Ophelia, who was apparently the head of the panel, motioned for us to sit at the crayon -scarred round table. A brown-aproned waitress named Betty arrived promptly to take our orders—Mama’s Pancake Breakfasts all around—and we wouldn’t see her for another forty-five minutes.


Despite the gravity of the situation, I couldn ’t concentrate on the members of the council. Sitting in a crowded human environment was an assault on the senses. Conversation from other tables hovered around us in needling mosquito clouds. And the bacon, which I had loved so much in life, kind of smelled like baby vomit. I concentrated on my silverware, shredding the paper napkin ring into tiny strips and twisting them into long coils.


“Do you know why you’re here?” Ophelia finally asked, her eyes as flat and still as a shark’s as she spoke to me.


I hesitated. If there was ever a time for me to cure my chronic babbling, this was it. “I was told that you have some questions for me.”


Gabriel inclined his head slightly, as if to tell me I was off to a good start. We ’d agreed that if I was being inappropriate or started to jabber, he would tap me with his foot under the table. Head nodding was a sign that I ’d said or done something appropriate. It was demeaning, but I didn’t want to dwell on it. The council stared me down, clearly expecting more.

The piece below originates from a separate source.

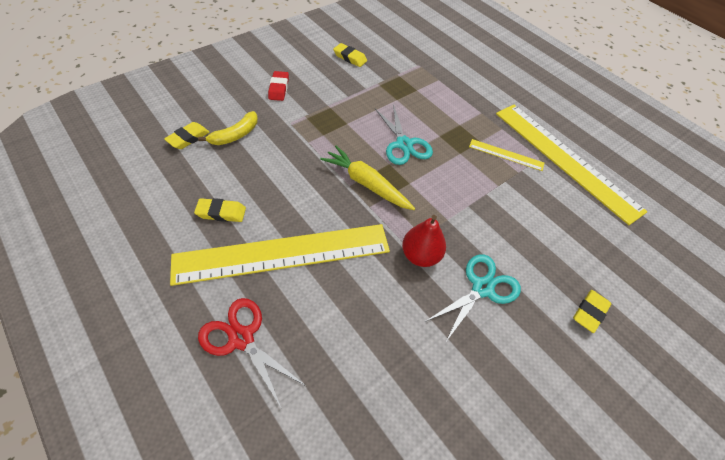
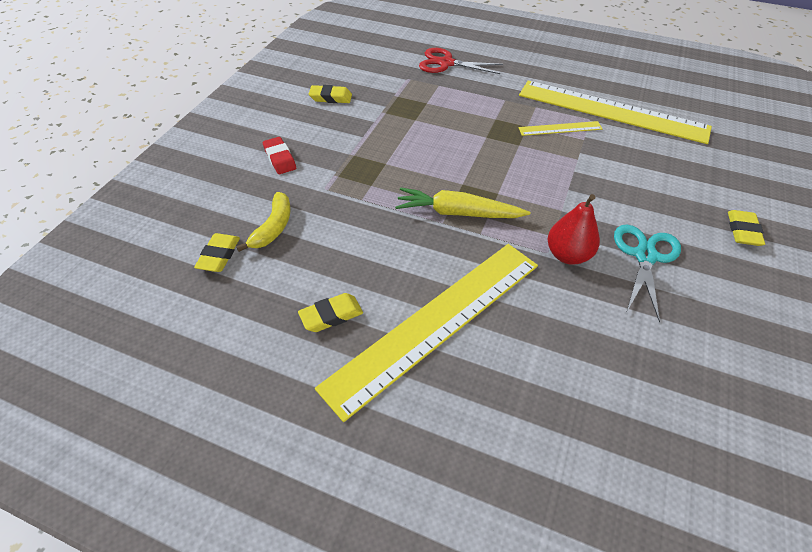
camera: 25 degrees left, 5 degrees down
red scissors [198,298,306,409] -> red scissors moved to [419,48,503,74]
turquoise scissors [375,104,433,165] -> none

“I’m told that a vampire was killed last night,” I said.


“A vampire you attacked just hours before he was locked in his trunk and set on fire,” Sophie pointed out.


“I contend that it’s possible Walter did that to himself.”


No response from the panel beyond quirked lips from Ophelia. Gabriel kicked me under the table.


“Now, why was a nice young lady like you tussling with some no-account like that?” Mr. Marchand asked, shaking his head in fatherly distaste.


“I objected to the way he was holding Norm, the human bartender, upside down and shaking him like a piggy bank,” I said with as little irritation as possible. “Walter and I disagreed. Dick Cheney intervened. Walter drove away. I drove home. Andrea Byrne, whom I believe is well known in the vampire community, stayed on my couch, and …she can’t tell you much because she was essentially passed out drunk during the fight.


“I need to find a new way to tell stories,” I added lamely.


“Listening to the words in your head before you say them might help,” Sophie suggested kindly. She stretched out her hand. I felt compelled to take it. As soon as I was within range, she clutched my wrist and dragged me close, wrenching me against the table.